→ **Available records**
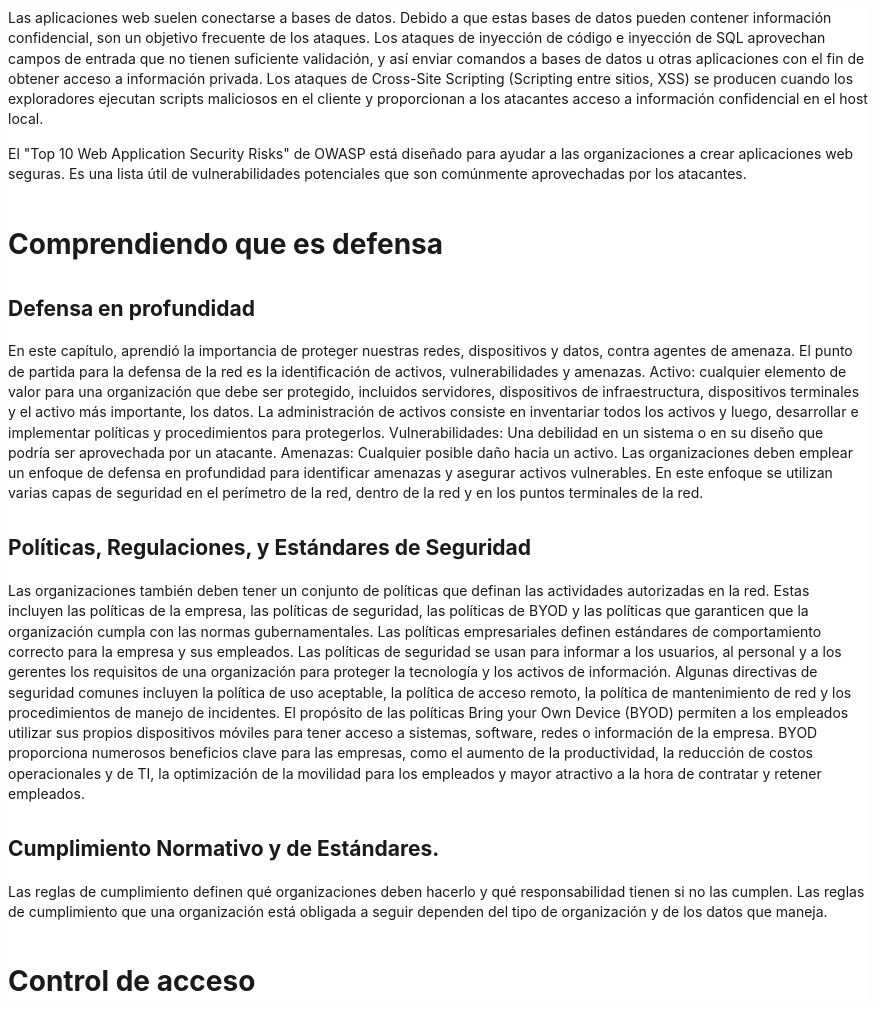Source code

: Las aplicaciones web suelen conectarse a bases de datos. Debido a que estas bases de datos pueden contener información confidencial, son un objetivo frecuente de los ataques. Los ataques de inyección de código e inyección de SQL aprovechan campos de entrada que no tienen suficiente validación, y así enviar comandos a bases de datos u otras aplicaciones con el fin de obtener acceso a información privada. Los ataques de Cross-Site Scripting (Scripting entre sitios, XSS) se producen cuando los exploradores ejecutan scripts maliciosos en el cliente y proporcionan a los atacantes acceso a información confidencial en el host local.

El "Top 10 Web Application Security Risks" de OWASP está diseñado para ayudar a las organizaciones a crear aplicaciones web seguras. Es una lista útil de vulnerabilidades potenciales que son comúnmente aprovechadas por los atacantes.

# Comprendiendo que es defensa

## Defensa en profundidad

En este capítulo, aprendió la importancia de proteger nuestras redes, dispositivos y datos, contra agentes de amenaza. El punto de partida para la defensa de la red es la identificación de activos, vulnerabilidades y amenazas. Activo: cualquier elemento de valor para una organización que debe ser protegido, incluidos servidores, dispositivos de infraestructura, dispositivos terminales y el activo más importante, los datos. La administración de activos consiste en inventariar todos los activos y luego, desarrollar e implementar políticas y procedimientos para protegerlos. Vulnerabilidades: Una debilidad en un sistema o en su diseño que podría ser aprovechada por un atacante. Amenazas: Cualquier posible daño hacia un activo. Las organizaciones deben emplear un enfoque de defensa en profundidad para identificar amenazas y asegurar activos vulnerables. En este enfoque se utilizan varias capas de seguridad en el perímetro de la red, dentro de la red y en los puntos terminales de la red.

## Políticas, Regulaciones, y Estándares de Seguridad

Las organizaciones también deben tener un conjunto de políticas que definan las actividades autorizadas en la red. Estas incluyen las políticas de la empresa, las políticas de seguridad, las políticas de BYOD y las políticas que garanticen que la organización cumpla con las normas gubernamentales. Las políticas empresariales definen estándares de comportamiento correcto para la empresa y sus empleados. Las políticas de seguridad se usan para informar a los usuarios, al personal y a los gerentes los requisitos de una organización para proteger la tecnología y los activos de información. Algunas directivas de seguridad comunes incluyen la política de uso aceptable, la política de acceso remoto, la política de mantenimiento de red y los procedimientos de manejo de incidentes. El propósito de las políticas Bring your Own Device (BYOD) permiten a los empleados utilizar sus propios dispositivos móviles para tener acceso a sistemas, software, redes o información de la empresa. BYOD proporciona numerosos beneficios clave para las empresas, como el aumento de la productividad, la reducción de costos operacionales y de TI, la optimización de la movilidad para los empleados y mayor atractivo a la hora de contratar y retener empleados.

## Cumplimiento Normativo y de Estándares.

Las reglas de cumplimiento definen qué organizaciones deben hacerlo y qué responsabilidad tienen si no las cumplen. Las reglas de cumplimiento que una organización está obligada a seguir dependen del tipo de organización y de los datos que maneja.

# Control de acceso
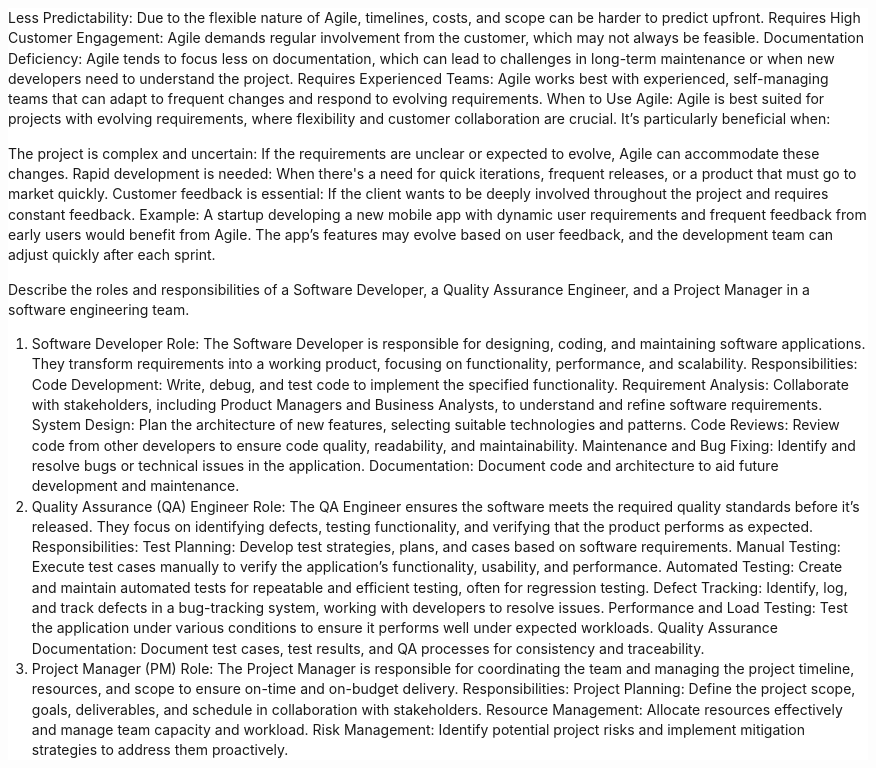 Less Predictability: Due to the flexible nature of Agile, timelines, costs, and scope can be harder to predict upfront.
Requires High Customer Engagement: Agile demands regular involvement from the customer, which may not always be feasible.
Documentation Deficiency: Agile tends to focus less on documentation, which can lead to challenges in long-term maintenance or when new developers need to understand the project.
Requires Experienced Teams: Agile works best with experienced, self-managing teams that can adapt to frequent changes and respond to evolving requirements.
When to Use Agile:
Agile is best suited for projects with evolving requirements, where flexibility and customer collaboration are crucial. It’s particularly beneficial when:

The project is complex and uncertain: If the requirements are unclear or expected to evolve, Agile can accommodate these changes.
Rapid development is needed: When there's a need for quick iterations, frequent releases, or a product that must go to market quickly.
Customer feedback is essential: If the client wants to be deeply involved throughout the project and requires constant feedback.
Example:
A startup developing a new mobile app with dynamic user requirements and frequent feedback from early users would benefit from Agile. The app’s features may evolve based on user feedback, and the development team can adjust quickly after each sprint.



Describe the roles and responsibilities of a Software Developer, a Quality Assurance Engineer, and a Project Manager in a software engineering team.
1. Software Developer
Role: The Software Developer is responsible for designing, coding, and maintaining software applications. They transform requirements into a working product, focusing on functionality, performance, and scalability.
Responsibilities:
Code Development: Write, debug, and test code to implement the specified functionality.
Requirement Analysis: Collaborate with stakeholders, including Product Managers and Business Analysts, to understand and refine software requirements.
System Design: Plan the architecture of new features, selecting suitable technologies and patterns.
Code Reviews: Review code from other developers to ensure code quality, readability, and maintainability.
Maintenance and Bug Fixing: Identify and resolve bugs or technical issues in the application.
Documentation: Document code and architecture to aid future development and maintenance.
2. Quality Assurance (QA) Engineer
Role: The QA Engineer ensures the software meets the required quality standards before it’s released. They focus on identifying defects, testing functionality, and verifying that the product performs as expected.
Responsibilities:
Test Planning: Develop test strategies, plans, and cases based on software requirements.
Manual Testing: Execute test cases manually to verify the application’s functionality, usability, and performance.
Automated Testing: Create and maintain automated tests for repeatable and efficient testing, often for regression testing.
Defect Tracking: Identify, log, and track defects in a bug-tracking system, working with developers to resolve issues.
Performance and Load Testing: Test the application under various conditions to ensure it performs well under expected workloads.
Quality Assurance Documentation: Document test cases, test results, and QA processes for consistency and traceability.
3. Project Manager (PM)
Role: The Project Manager is responsible for coordinating the team and managing the project timeline, resources, and scope to ensure on-time and on-budget delivery.
Responsibilities:
Project Planning: Define the project scope, goals, deliverables, and schedule in collaboration with stakeholders.
Resource Management: Allocate resources effectively and manage team capacity and workload.
Risk Management: Identify potential project risks and implement mitigation strategies to address them proactively.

→ **Instruction**
In the copy, each entry above must match exactly, and no picture may be carried over.

→ **Solution to this task**
Source code

: Las aplicaciones web suelen conectarse a bases de datos. Debido a que estas bases de datos pueden contener información confidencial, son un objetivo frecuente de los ataques. Los ataques de inyección de código e inyección de SQL aprovechan campos de entrada que no tienen suficiente validación, y así enviar comandos a bases de datos u otras aplicaciones con el fin de obtener acceso a información privada. Los ataques de Cross-Site Scripting (Scripting entre sitios, XSS) se producen cuando los exploradores ejecutan scripts maliciosos en el cliente y proporcionan a los atacantes acceso a información confidencial en el host local.

El "Top 10 Web Application Security Risks" de OWASP está diseñado para ayudar a las organizaciones a crear aplicaciones web seguras. Es una lista útil de vulnerabilidades potenciales que son comúnmente aprovechadas por los atacantes.

# Comprendiendo que es defensa

## Defensa en profundidad

En este capítulo, aprendió la importancia de proteger nuestras redes, dispositivos y datos, contra agentes de amenaza. El punto de partida para la defensa de la red es la identificación de activos, vulnerabilidades y amenazas. Activo: cualquier elemento de valor para una organización que debe ser protegido, incluidos servidores, dispositivos de infraestructura, dispositivos terminales y el activo más importante, los datos. La administración de activos consiste en inventariar todos los activos y luego, desarrollar e implementar políticas y procedimientos para protegerlos. Vulnerabilidades: Una debilidad en un sistema o en su diseño que podría ser aprovechada por un atacante. Amenazas: Cualquier posible daño hacia un activo. Las organizaciones deben emplear un enfoque de defensa en profundidad para identificar amenazas y asegurar activos vulnerables. En este enfoque se utilizan varias capas de seguridad en el perímetro de la red, dentro de la red y en los puntos terminales de la red.

## Políticas, Regulaciones, y Estándares de Seguridad

Las organizaciones también deben tener un conjunto de políticas que definan las actividades autorizadas en la red. Estas incluyen las políticas de la empresa, las políticas de seguridad, las políticas de BYOD y las políticas que garanticen que la organización cumpla con las normas gubernamentales. Las políticas empresariales definen estándares de comportamiento correcto para la empresa y sus empleados. Las políticas de seguridad se usan para informar a los usuarios, al personal y a los gerentes los requisitos de una organización para proteger la tecnología y los activos de información. Algunas directivas de seguridad comunes incluyen la política de uso aceptable, la política de acceso remoto, la política de mantenimiento de red y los procedimientos de manejo de incidentes. El propósito de las políticas Bring your Own Device (BYOD) permiten a los empleados utilizar sus propios dispositivos móviles para tener acceso a sistemas, software, redes o información de la empresa. BYOD proporciona numerosos beneficios clave para las empresas, como el aumento de la productividad, la reducción de costos operacionales y de TI, la optimización de la movilidad para los empleados y mayor atractivo a la hora de contratar y retener empleados.

## Cumplimiento Normativo y de Estándares.

Las reglas de cumplimiento definen qué organizaciones deben hacerlo y qué responsabilidad tienen si no las cumplen. Las reglas de cumplimiento que una organización está obligada a seguir dependen del tipo de organización y de los datos que maneja.

# Control de acceso
 Less Predictability: Due to the flexible nature of Agile, timelines, costs, and scope can be harder to predict upfront.
Requires High Customer Engagement: Agile demands regular involvement from the customer, which may not always be feasible.
Documentation Deficiency: Agile tends to focus less on documentation, which can lead to challenges in long-term maintenance or when new developers need to understand the project.
Requires Experienced Teams: Agile works best with experienced, self-managing teams that can adapt to frequent changes and respond to evolving requirements.
When to Use Agile:
Agile is best suited for projects with evolving requirements, where flexibility and customer collaboration are crucial. It’s particularly beneficial when:

The project is complex and uncertain: If the requirements are unclear or expected to evolve, Agile can accommodate these changes.
Rapid development is needed: When there's a need for quick iterations, frequent releases, or a product that must go to market quickly.
Customer feedback is essential: If the client wants to be deeply involved throughout the project and requires constant feedback.
Example:
A startup developing a new mobile app with dynamic user requirements and frequent feedback from early users would benefit from Agile. The app’s features may evolve based on user feedback, and the development team can adjust quickly after each sprint.



Describe the roles and responsibilities of a Software Developer, a Quality Assurance Engineer, and a Project Manager in a software engineering team.
1. Software Developer
Role: The Software Developer is responsible for designing, coding, and maintaining software applications. They transform requirements into a working product, focusing on functionality, performance, and scalability.
Responsibilities:
Code Development: Write, debug, and test code to implement the specified functionality.
Requirement Analysis: Collaborate with stakeholders, including Product Managers and Business Analysts, to understand and refine software requirements.
System Design: Plan the architecture of new features, selecting suitable technologies and patterns.
Code Reviews: Review code from other developers to ensure code quality, readability, and maintainability.
Maintenance and Bug Fixing: Identify and resolve bugs or technical issues in the application.
Documentation: Document code and architecture to aid future development and maintenance.
2. Quality Assurance (QA) Engineer
Role: The QA Engineer ensures the software meets the required quality standards before it’s released. They focus on identifying defects, testing functionality, and verifying that the product performs as expected.
Responsibilities:
Test Planning: Develop test strategies, plans, and cases based on software requirements.
Manual Testing: Execute test cases manually to verify the application’s functionality, usability, and performance.
Automated Testing: Create and maintain automated tests for repeatable and efficient testing, often for regression testing.
Defect Tracking: Identify, log, and track defects in a bug-tracking system, working with developers to resolve issues.
Performance and Load Testing: Test the application under various conditions to ensure it performs well under expected workloads.
Quality Assurance Documentation: Document test cases, test results, and QA processes for consistency and traceability.
3. Project Manager (PM)
Role: The Project Manager is responsible for coordinating the team and managing the project timeline, resources, and scope to ensure on-time and on-budget delivery.
Responsibilities:
Project Planning: Define the project scope, goals, deliverables, and schedule in collaboration with stakeholders.
Resource Management: Allocate resources effectively and manage team capacity and workload.
Risk Management: Identify potential project risks and implement mitigation strategies to address them proactively.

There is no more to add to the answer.